Dans ce contexte, la mise en œuvre efficace du Guide OCDE sur le devoir de diligence peut se révéler déterminante pour améliorer les résultats dans les domaines ESG. Les acheteurs et vendeurs peuvent faire la différence, à condition de savoir repérer, évaluer et atténuer les risques liés aux chaînes d’approvisionnement. Parallèlement, les mesures que prennent les pouvoirs publics à l’échelle locale peuvent répondre aux préoccupations relatives aux questions d’environnement, de société et de gouvernance. L’amélioration des codes miniers peut aller dans le sens d’un plus grand respect des normes environnementales, d’une plus grande protection des travailleurs et du renforcement des normes de transparence.
De solides arguments en faveur de la coopération internationale
Enfin, je voudrais souligner que la coopération internationale doit être renforcée pour apporter aux entreprises et aux pouvoirs publics le soutien dont ils ont besoin. Il importe que tout au long de la chaîne d’approvisionnement, les entreprises collaborent à l’élaboration de nouvelles stratégies en vue d’atténuer les différents risques. La coopération entre des organisations telles que l’AIE et l’OCDE peut enrichir à divers égards la prise en charge de problématiques communes et contribuer à ce que les dimensions ESG soient convenablement prises en compte dans le cadre de la sécurité énergétique internationale. Enfin et surtout, les pays devront coopérer plus étroitement, notamment pour ce qui concerne le développement de chaînes d’approvisionnement responsables et résilientes.
Les bouleversements liés à l’invasion de l’Ukraine par la Russie soulignent à quel point les chaînes d’approvisionnement mondiales sont vulnérables face à de possibles perturbations.

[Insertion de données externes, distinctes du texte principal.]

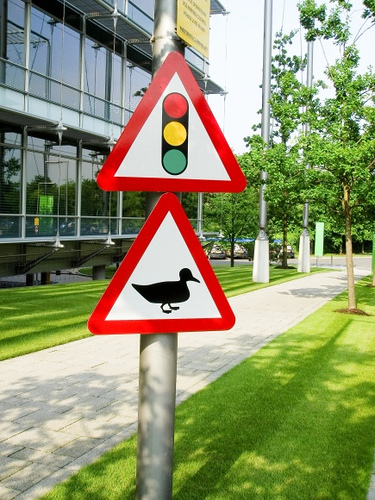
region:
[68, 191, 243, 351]
Triangle duck warning sign.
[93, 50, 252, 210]
Traffic light warning sign.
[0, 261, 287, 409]
Grey brick formed sidewalk.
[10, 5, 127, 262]
Building with large metal framed windows.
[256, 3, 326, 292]
Cement anchored metal poles.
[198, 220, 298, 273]
Vehicles parked in parking lot.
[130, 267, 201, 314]
A black duck.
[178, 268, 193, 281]
Head of a black duck.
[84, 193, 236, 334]
A red triangle sign with a black duck in it.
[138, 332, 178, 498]
A grey pole under triangle signs.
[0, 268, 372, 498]
A long block concrete walkway.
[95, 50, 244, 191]
A red and white triangle sign with red, green and yellow lights.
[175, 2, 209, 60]
Yellow sign with black writing.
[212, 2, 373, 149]
A white sky.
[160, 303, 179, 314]
Black feet and legs of a duck.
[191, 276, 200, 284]
Black bird beak.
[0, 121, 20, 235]
window on the elevated building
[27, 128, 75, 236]
window on the elevated building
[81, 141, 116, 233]
window on the elevated building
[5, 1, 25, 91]
window on the elevated building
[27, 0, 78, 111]
window on the elevated building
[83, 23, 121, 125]
window on the elevated building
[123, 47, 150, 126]
window on the elevated building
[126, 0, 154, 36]
window on the elevated building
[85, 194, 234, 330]
duck crossing next to the elevated building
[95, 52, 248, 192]
traffic sign by the elevated building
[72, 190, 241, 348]
sign for duck crossing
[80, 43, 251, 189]
sign for a traffic light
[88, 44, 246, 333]
two signs on a pole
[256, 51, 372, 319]
trees in front of building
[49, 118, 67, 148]
lights on a building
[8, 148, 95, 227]
blinds in a building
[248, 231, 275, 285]
concrete base for a pole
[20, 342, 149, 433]
pathway between grass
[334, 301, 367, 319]
mulch around the tree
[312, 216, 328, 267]
electric box in the lot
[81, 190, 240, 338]
a triangle on a post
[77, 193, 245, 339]
a triangle has red border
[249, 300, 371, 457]
shadow over the green grass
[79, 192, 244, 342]
a black duck on a sign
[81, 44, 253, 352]
two triangles on a pole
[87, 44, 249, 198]
a triangle on a pole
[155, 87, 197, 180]
a traffic light on a pole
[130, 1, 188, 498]
a silver pole on grass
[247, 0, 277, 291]
a pole is color silver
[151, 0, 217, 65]
a yellow color on pole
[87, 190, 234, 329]
A sign identifying ducks in the area.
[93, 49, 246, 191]
A sign warning of a traffic light ahead.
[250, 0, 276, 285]
A light pole along the path.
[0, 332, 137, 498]
A brick path.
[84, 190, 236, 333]
triangle sign with black duck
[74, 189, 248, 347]
red and white duck sign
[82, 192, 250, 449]
red and white duck sign on pole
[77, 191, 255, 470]
red and white duck sign by sidewalk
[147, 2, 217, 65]
yellow sign on grey pole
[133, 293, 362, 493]
shadow of sign on ground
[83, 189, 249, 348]
red and white duck crossing sign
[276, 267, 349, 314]
shadow of tree on sidewalk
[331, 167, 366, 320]
brown mulch under green tree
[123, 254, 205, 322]
black duck on white sign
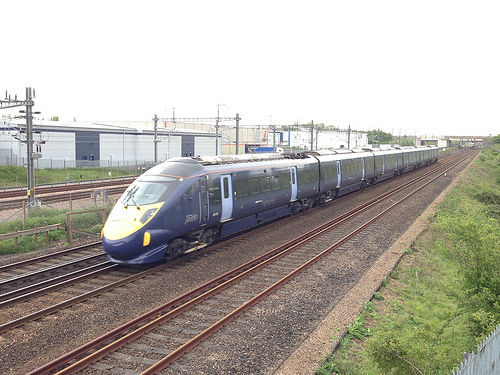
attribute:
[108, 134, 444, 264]
train — passenger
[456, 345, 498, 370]
fence — white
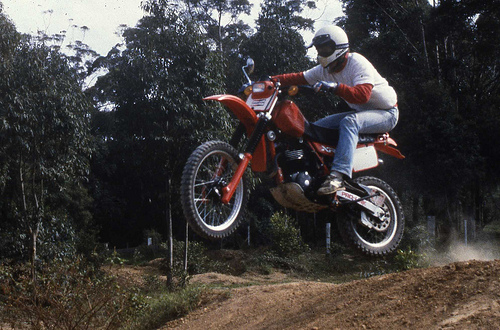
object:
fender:
[375, 144, 406, 159]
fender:
[202, 94, 266, 172]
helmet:
[306, 25, 350, 68]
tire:
[178, 140, 248, 241]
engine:
[285, 148, 312, 191]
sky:
[0, 0, 480, 143]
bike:
[179, 58, 407, 257]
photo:
[0, 0, 499, 330]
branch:
[12, 36, 132, 261]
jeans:
[313, 107, 399, 179]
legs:
[330, 107, 399, 179]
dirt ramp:
[156, 258, 500, 329]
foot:
[317, 170, 347, 195]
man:
[269, 25, 400, 195]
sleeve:
[271, 71, 310, 87]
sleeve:
[335, 83, 373, 104]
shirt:
[303, 52, 398, 111]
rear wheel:
[337, 176, 406, 258]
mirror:
[245, 57, 254, 74]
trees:
[0, 0, 499, 291]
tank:
[271, 99, 311, 138]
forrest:
[1, 6, 500, 330]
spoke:
[194, 154, 236, 226]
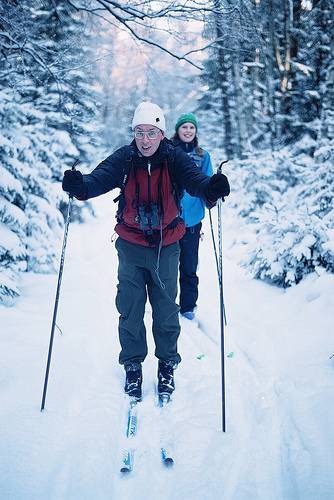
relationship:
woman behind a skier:
[168, 113, 219, 320] [61, 101, 231, 398]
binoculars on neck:
[120, 196, 158, 234] [134, 145, 168, 160]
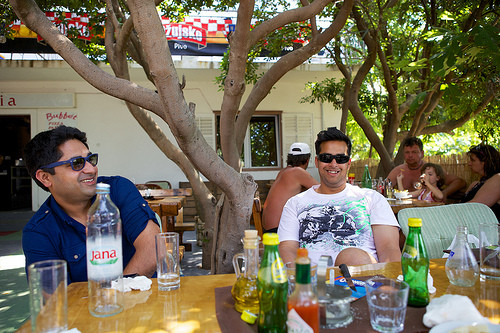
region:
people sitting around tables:
[23, 100, 493, 294]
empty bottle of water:
[83, 176, 124, 318]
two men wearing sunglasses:
[26, 116, 386, 258]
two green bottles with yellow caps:
[263, 216, 428, 332]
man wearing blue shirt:
[18, 123, 170, 283]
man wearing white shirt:
[269, 129, 397, 267]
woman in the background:
[458, 136, 495, 209]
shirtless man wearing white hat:
[262, 133, 307, 223]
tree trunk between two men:
[55, 38, 315, 254]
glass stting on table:
[361, 276, 412, 332]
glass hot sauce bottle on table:
[286, 248, 327, 330]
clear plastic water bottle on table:
[74, 182, 134, 314]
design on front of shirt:
[289, 200, 371, 243]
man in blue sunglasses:
[29, 132, 110, 182]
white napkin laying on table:
[109, 265, 160, 300]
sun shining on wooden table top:
[140, 300, 212, 330]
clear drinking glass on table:
[359, 277, 415, 331]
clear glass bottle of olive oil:
[226, 217, 263, 319]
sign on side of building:
[31, 111, 91, 126]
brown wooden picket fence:
[443, 148, 468, 173]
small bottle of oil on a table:
[228, 225, 263, 315]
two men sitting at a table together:
[18, 123, 400, 279]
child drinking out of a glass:
[408, 160, 445, 203]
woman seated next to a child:
[458, 137, 498, 207]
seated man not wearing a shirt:
[256, 140, 321, 230]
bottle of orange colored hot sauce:
[281, 245, 316, 330]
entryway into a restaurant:
[0, 105, 40, 255]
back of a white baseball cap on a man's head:
[282, 137, 312, 169]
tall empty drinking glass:
[152, 230, 182, 292]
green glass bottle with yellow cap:
[254, 231, 290, 331]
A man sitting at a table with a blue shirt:
[20, 126, 172, 306]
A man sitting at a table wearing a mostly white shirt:
[275, 127, 402, 267]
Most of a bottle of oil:
[230, 229, 260, 326]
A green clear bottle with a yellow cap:
[401, 218, 436, 308]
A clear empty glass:
[152, 231, 182, 290]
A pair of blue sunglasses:
[38, 153, 98, 173]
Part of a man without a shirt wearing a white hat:
[260, 141, 317, 236]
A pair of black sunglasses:
[316, 151, 350, 164]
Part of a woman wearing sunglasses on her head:
[457, 143, 498, 218]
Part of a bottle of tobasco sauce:
[285, 249, 320, 331]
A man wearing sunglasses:
[26, 126, 114, 198]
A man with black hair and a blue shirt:
[30, 132, 115, 274]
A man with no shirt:
[269, 153, 308, 188]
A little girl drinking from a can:
[410, 160, 442, 197]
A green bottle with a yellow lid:
[398, 210, 429, 307]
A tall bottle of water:
[82, 182, 124, 319]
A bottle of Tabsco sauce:
[282, 245, 324, 331]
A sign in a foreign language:
[158, 9, 212, 46]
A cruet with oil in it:
[228, 231, 260, 309]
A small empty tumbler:
[361, 270, 406, 331]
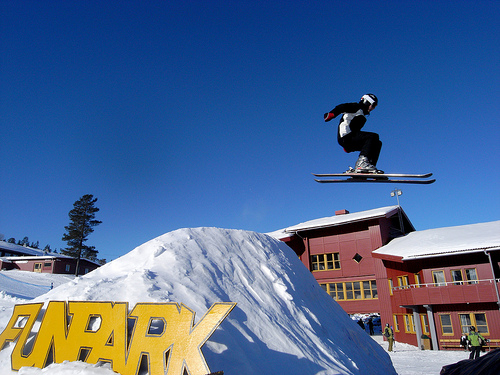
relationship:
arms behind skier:
[307, 104, 355, 127] [325, 66, 407, 190]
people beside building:
[387, 316, 490, 359] [258, 200, 496, 343]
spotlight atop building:
[386, 182, 405, 204] [258, 200, 496, 343]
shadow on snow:
[191, 202, 353, 371] [137, 238, 330, 365]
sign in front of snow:
[31, 285, 207, 373] [137, 238, 330, 365]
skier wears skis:
[325, 66, 407, 190] [328, 160, 436, 189]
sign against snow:
[31, 285, 207, 373] [137, 238, 330, 365]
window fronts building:
[344, 250, 363, 264] [258, 200, 496, 343]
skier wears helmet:
[325, 66, 407, 190] [359, 91, 393, 100]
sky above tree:
[93, 4, 245, 119] [68, 195, 95, 269]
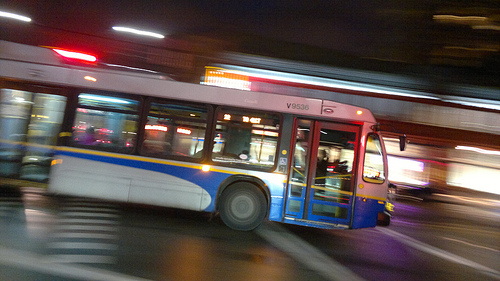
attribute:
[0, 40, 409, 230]
bus — white, city bus, blue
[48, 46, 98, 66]
light — glowing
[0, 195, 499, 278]
lines — painted, white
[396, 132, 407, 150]
mirror — side view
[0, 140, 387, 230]
trim — blue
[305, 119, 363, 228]
door — closed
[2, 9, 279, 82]
lights — lit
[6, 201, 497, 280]
road — painted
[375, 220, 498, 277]
line — white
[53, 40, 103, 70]
light — red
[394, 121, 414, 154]
mirror — black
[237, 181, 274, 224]
part of a wheel — pictured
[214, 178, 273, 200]
part of a wheel — pictured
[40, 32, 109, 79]
light above bus — red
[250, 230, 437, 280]
lines on the road — white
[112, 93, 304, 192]
glass — transparent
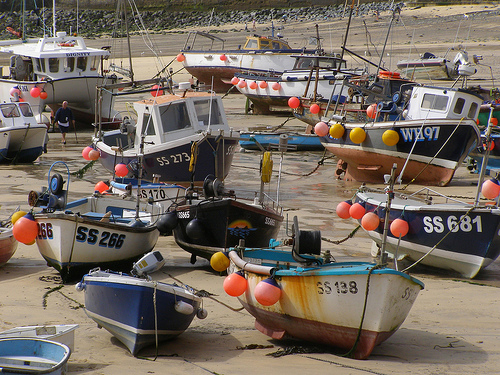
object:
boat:
[76, 268, 202, 355]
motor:
[130, 251, 166, 276]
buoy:
[254, 278, 281, 306]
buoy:
[210, 251, 230, 271]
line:
[45, 287, 84, 308]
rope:
[231, 155, 337, 176]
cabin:
[405, 85, 484, 122]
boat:
[319, 121, 480, 186]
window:
[421, 93, 448, 112]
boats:
[0, 32, 500, 375]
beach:
[0, 0, 500, 375]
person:
[54, 101, 75, 144]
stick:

Comme l’ont montré les débats qui se sont tenus lors du 15e Forum de l’OCDE sur les chaînes d’approvisionnement responsables en minerais au mois de mai, l’invasion de l’Ukraine par la Russie a mis en lumière la vulnérabilité des chaînes d’approvisionnement mondiales face à de possibles perturbations. Cet avertissement doit nous pousser à aller plus loin pour rendre ces chaînes d’approvisionnement à la fois résilientes et durables. Au sein des chaînes d’approvisionnement, nous avons naturellement tendance à délaisser quelque peu les questions relatives aux droits humains et à l’environnement au profit de la sécurité des approvisionnements, qui prédomine actuellement. Nous devrions cependant replacer ces questionnements dans une perspective à long terme. Les mesures prises pour garantir des chaînes d’approvisionnement en minerais sûres et responsables doivent aller de pair.
Le message est clair : la mise en place de chaînes d’approvisionnement responsables et résilientes sera indispensable pour éviter aux pouvoirs publics de devoir choisir entre la sécurité et la durabilité.